Reformists would argue that such outcomes are proof of what can be achieved by those that wield real power. Clearly this should not be sniffed at, but as progressives warned at the time, there is little evidence that Harris’s deal ultimately benefited those most in need. The same was of course true of Barack Obama’s major presidential achievement, the 2010 Affordable Care Act. It is true that Obamacare extended health insurance to over 20 million people. Against that however inequality fell back to where it had been in the late 1960s, Obama continued to wage foreign wars and in the words of Keaanga-Yamahtta Taylor, “the black political establishment led by Obama… was not capable of the most basic task: keeping black children alive”. Obama could talk the talk more eloquently than most, and as the BBC’s north American editor Jon Sopel says of Obama’s autobiography A Promised Land the pen “sits easily in his hand”. And yet for all the wonderful words, it was on Obama’s watch that BLM was born.
There is more than a hint of Obama about Harris’s book. Subtitled “An American Journey” it has the same aspirational feel as his pre-presidency publications, Dreams From My Father and The Audacity of Hope. “No drama Obama” was a term used to describe the president’s apparent coolness under pressure. It could equally be applied to the conservatism of his administration however. In similar vein before Biden had even begun assembling his transition team it was suggested that Harris should be deployed to keep radicals such as Congresswoman Alexandra Ocasio-Cortez and Senator Bernie Sanders under control. Beyond the confines of the Democratic Party, Cullors’s letter asserts that BLM “invested heavily in this election” and that its efforts reached “more than 60 million voters”. Her request for the meeting is because “we want something for our vote”. The speed with which Obama moved to discipline and demobilise the movement that projected him into office has obviously acted as a warning. It is to be hoped that organisations such as BLM don’t invest too much expectation in Harris. Polarisation Trump’s legitimisation of fascists and far right militias is alarming and poses a serious continuous threat but the political polarisation has not all gone to the right. From the outset Trump faced huge opposition.

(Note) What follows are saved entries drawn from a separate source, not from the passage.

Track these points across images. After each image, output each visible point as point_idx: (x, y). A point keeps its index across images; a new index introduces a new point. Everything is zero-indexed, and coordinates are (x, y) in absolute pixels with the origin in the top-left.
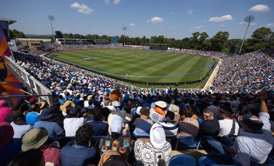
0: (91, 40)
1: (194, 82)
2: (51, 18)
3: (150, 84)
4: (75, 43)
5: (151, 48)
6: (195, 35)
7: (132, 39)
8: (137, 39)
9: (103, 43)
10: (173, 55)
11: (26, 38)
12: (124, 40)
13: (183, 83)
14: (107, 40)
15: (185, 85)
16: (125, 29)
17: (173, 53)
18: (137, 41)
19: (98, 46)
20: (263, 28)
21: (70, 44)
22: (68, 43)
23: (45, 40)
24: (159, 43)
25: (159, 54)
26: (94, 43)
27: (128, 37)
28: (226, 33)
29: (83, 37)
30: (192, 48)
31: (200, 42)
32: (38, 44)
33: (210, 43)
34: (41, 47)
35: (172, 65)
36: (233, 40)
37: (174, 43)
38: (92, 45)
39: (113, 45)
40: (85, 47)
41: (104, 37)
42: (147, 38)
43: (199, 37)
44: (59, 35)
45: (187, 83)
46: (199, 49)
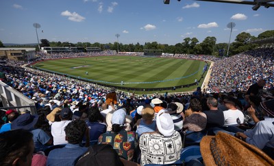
0: (82, 48)
1: (190, 85)
2: (37, 26)
3: (147, 90)
4: (64, 51)
5: (145, 54)
6: (187, 40)
7: (126, 45)
8: (131, 46)
9: (95, 51)
10: (167, 60)
11: (4, 47)
12: (118, 47)
13: (180, 87)
14: (99, 48)
15: (182, 89)
16: (118, 36)
17: (167, 58)
18: (131, 48)
19: (89, 54)
20: (244, 33)
21: (58, 52)
22: (56, 51)
23: (27, 50)
24: (153, 49)
25: (153, 59)
26: (86, 51)
27: (121, 44)
28: (214, 38)
29: (72, 45)
30: (185, 52)
31: (192, 47)
32: (20, 54)
33: (201, 48)
34: (23, 57)
35: (167, 69)
36: (220, 44)
37: (168, 49)
38: (83, 53)
39: (105, 52)
40: (76, 55)
41: (97, 44)
42: (140, 44)
43: (190, 42)
44: (45, 43)
45: (184, 86)
46: (191, 53)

By comparison with an attendance of between 300,000 and 600,000 in Washington at his inauguration in January 2017, an estimated two million people joined the Women’s Marches that were held the following day. That included half a million in Washington, 400,000 sweeping past Trump Tower in New York and over 100,000 each in Chicago, Los Angeles and Boston. Since then there has been industrial action notably among teachers, over 1,000 wildcat strikes in 2020 and the spectacular re-emergence of BLM as a major presence on the streets. Over 26 million people are estimated to have been involved in the protests that erupted in the months following George Floyd’s murder in May. The diversity on display on those demonstrations is remarkable. What happens to all of that is the key question. The call for unity across the racial divide can seem abstract in a society as segregated as that of the US but this summer’s protests showed that it is possible. Furthermore there are organisations that have the capacity to take the struggle forward. The Democratic Socialists of America (DSA) has over 70,000 members.
It declares itself to be a “political and activist organisation, not a party” and as Claire Lemlich from Marx21 has indicated it is “a hugely heterogeneous organisation, ranging from right-wing social democrats to anarchists and revolutionary socialists”. There is a space in which socialists can operate and the momentum from movements that can be built on if workers are to avoid bearing the brunt of capitalist catastrophe. These initiatives give the lie to those that claim that the working class in the US is dead or that socialism is such a dirty word that all hope of its mobilising capacity is futile. The future lies in building these coalitions and struggle in the streets, communities and workplaces not in the sandstone walls of the White House or the wider Democratic Party.